- Oleśniczka
- Coordinates: 51°08′36″N 17°16′54″E﻿ / ﻿51.14333°N 17.28167°E
- Country: Poland
- Voivodeship: Lower Silesian
- County: Wrocław
- Gmina: Długołęka
- First mentioned: 1204
- Time zone: UTC+1 (CET)
- • Summer (DST): UTC+2 (CEST)
- Vehicle registration: DWR

= Oleśniczka =

Oleśniczka is a village in the administrative district of Gmina Długołęka, within Wrocław County, Lower Silesian Voivodeship, in south-western Poland.

==History==
The village was first mentioned in a document of Duke Henry the Bearded in 1204, when it was part of fragmented Piast-ruled Poland.
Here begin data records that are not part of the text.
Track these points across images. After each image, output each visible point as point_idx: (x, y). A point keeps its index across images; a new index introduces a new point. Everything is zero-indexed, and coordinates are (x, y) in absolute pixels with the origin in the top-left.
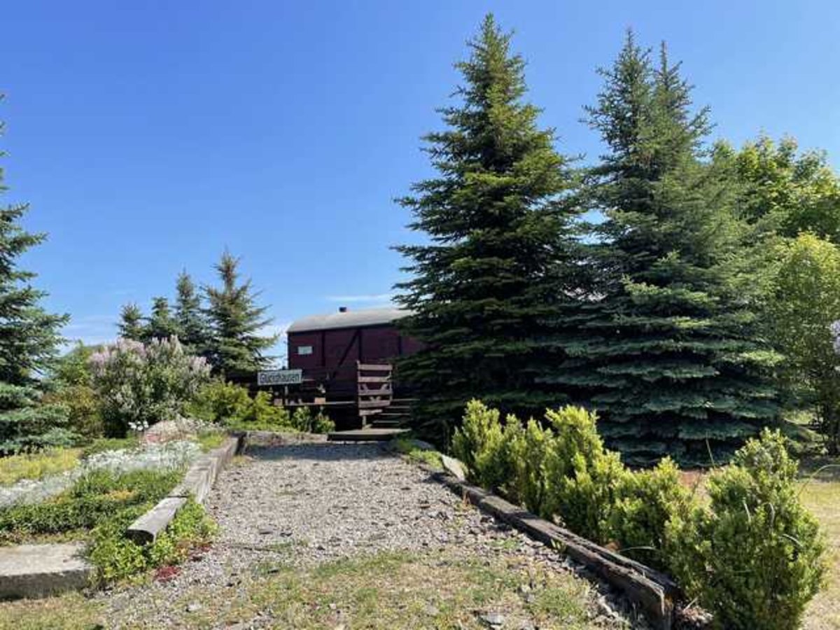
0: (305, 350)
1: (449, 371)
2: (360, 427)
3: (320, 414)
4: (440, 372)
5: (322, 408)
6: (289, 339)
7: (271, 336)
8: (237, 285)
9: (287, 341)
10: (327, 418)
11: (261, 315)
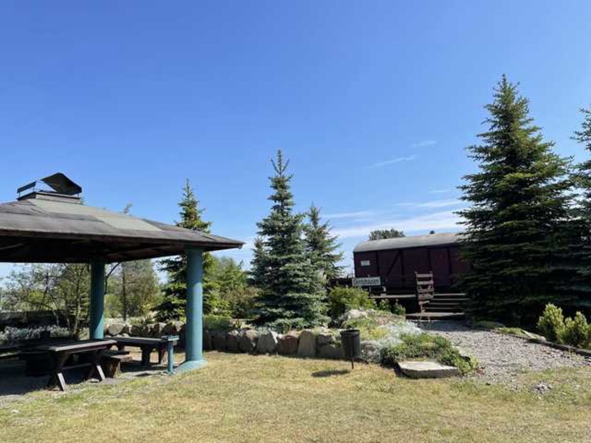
0: (366, 263)
1: (500, 283)
2: (419, 311)
3: (396, 304)
4: (495, 283)
5: (397, 300)
6: (354, 256)
7: (338, 254)
8: (320, 224)
9: (353, 257)
10: (401, 306)
11: (334, 242)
It was mentioned under its Latinized Old Polish name Holesnicha Coseborii (Oleśnica Chociebora), which means Oleśnica of Chociebor. The name Oleśnica comes from the Polish word olcha (alder), while Chociebor is an Old Polish male name, and hints at the owner of the village in the early 13th century. The name Oleśniczka is a diminutive of the original name, in order to differentiate it from the town of Oleśnica, also located in the region.

Later on, the village was also part of Bohemia (Czechia), Prussia and Germany, before it became again part of Poland following Germany's defeat in World War II in 1945.